Princeton University

Overview

Kinetic simulations which study the evolution of plasmas under the influence of electromagnetic fields play a critical role in plasma science and development of new and exciting technologies such as spacecraft propulsion and fusion energy. The PIC algorithm is commonly used to study kinetic plasmas; however these simulations are extremely computationally expensive and must therefore be designed to take advantage of modern supercomputer architectures so that simulations can finish in realistic time frames.

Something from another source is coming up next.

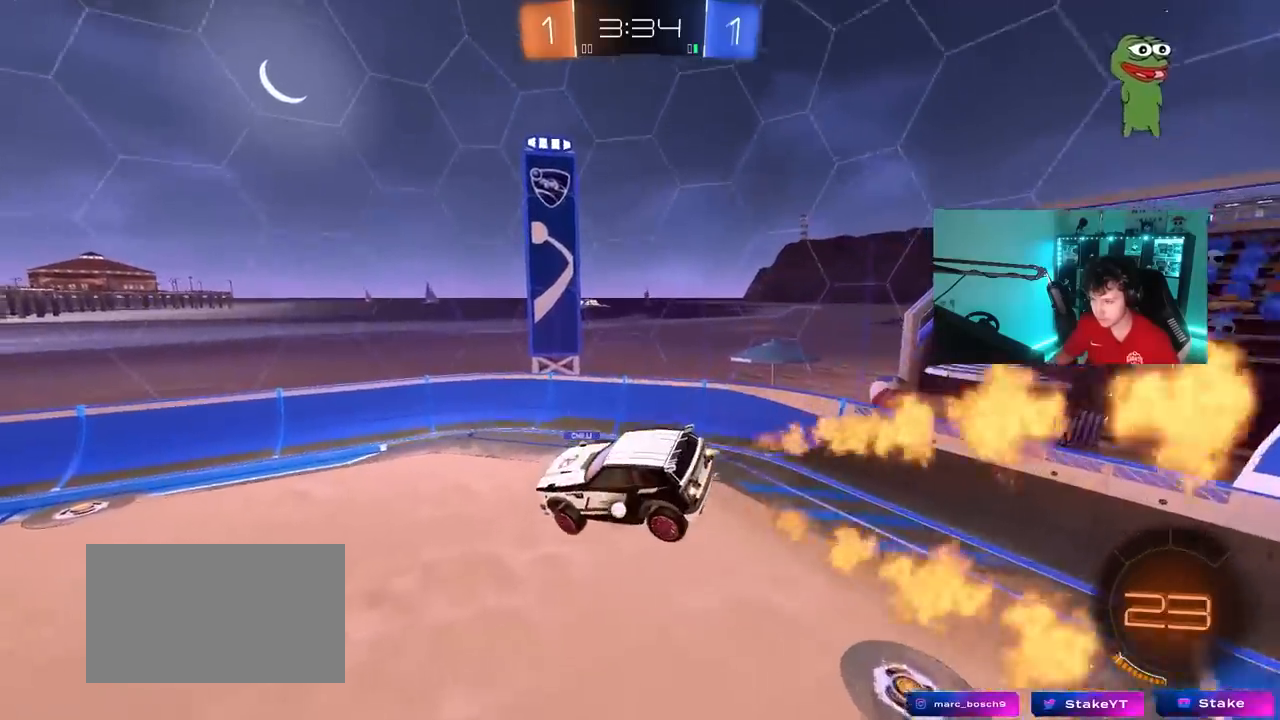
{"keys": ["a", "w"], "mouse": [], "mouse_move": "still", "events": [[250, "mouse_left", "up"], [383, "w", "down"], [483, "a", "down"]]}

With the slowing of Moore’s law, hardware manufacturers are developing increasingly heterogeneous computer architectures which offer opportunities, but also challenges for computational physicists, including those who design PIC software. A common example of this includes the increasing use of GPUs in high-performance computing (HPC), which offer performance improvements via a massively parallel approach. With the growth in use for AI, these chips have also introduced “tensor” cores, which are often lower-precision (less accurate) but can perform calculations far quicker than regular cores. These GPUs are also being more closely coupled with CPUs in what are called “superchips” such as the NVIDIA Grace-Hopper architecture, which offers significantly faster memory transfer speeds between the two chip types. More exotic architectures include Field Programmable Gate Arrays (FPGAs) which allow the user to actually program the design of the chip, optimizing it for their specific application.


The goal of this internship will be to test and optimize core algorithms from the PIC method for these different architectures. The intern will learn and program the basic algorithms of PIC in Python or a compiler level language such as C/C++. They will then run this code on advanced computer chips available at PPPL and optimize the code to take advantage of these unique architectures. The outcome should be a clear comparison between the different chips in terms of performance and ease of programming.


Justification: The purpose of this internship is to explore new supercomputing chips and architectures for improving the performance of algorithms critical for simulations of plasma physics. The intern will work with the PI and co-PI to learn the basics of algorithms used in the particle-in-cell (PIC) method and optimize them on different GPU cores as well as FPGA chips. The outcomes will be a report and/or conference presentation which will highlight performance improvements and pros/cons of each chip architecture.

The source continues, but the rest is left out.